EXERCISE DESCRIPTION
Reproduce the part of the Sweetwater Dam passage below, starting at "Thanks to the" and ending at "Diego History Center)".

Thanks to the careful
note-taking of photographer Lee
Passmore, we know what's happening in
this shot and when, although we
probably could have figured this one
out on our own. I assume that's NOT
Earl perched on the bluff at left with
a camera. If you're not sure why the
Sweetwater Dam burst you need to read
up on the San
Diego Flood of 1916. (Photo courtesy
of San Diego History Center)
My father-in-law, Harry
Achenbach, was a teenager living
on his parent's Otay lemon
ranch when the dam broke. His
family was warned that the dam might
break so great-grandpa loaded everyone
on the buckboard and went to safety
over-looking the valley. When all the
women folk were safely on the hill,
great-grandpa said that Grandpa
Achenbach could go back down and
salvage some things, but he better
hurry. Grandpa quickly went down
to the old farm but
he panicked. It was getting dark
and the dam might break at any moment.
He looked around and thought, "What
should I save?" He decided to save a
chicken! He returned to the top
of the hill just before dark -- and
just in time to hear the wall of water
tear away everything in the valley.

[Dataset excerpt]
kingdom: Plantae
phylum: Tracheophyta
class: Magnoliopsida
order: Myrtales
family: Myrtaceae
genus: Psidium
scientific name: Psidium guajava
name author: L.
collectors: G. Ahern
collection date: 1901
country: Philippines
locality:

WRITTEN REPLY
Thanks to the careful
note-taking of photographer Lee
Passmore, we know what's happening in
this shot and when, although we
probably could have figured this one
out on our own. I assume that's NOT
Earl perched on the bluff at left with
a camera. If you're not sure why the
Sweetwater Dam burst you need to read
up on the San
Diego Flood of 1916. (Photo courtesy
of San Diego History Center)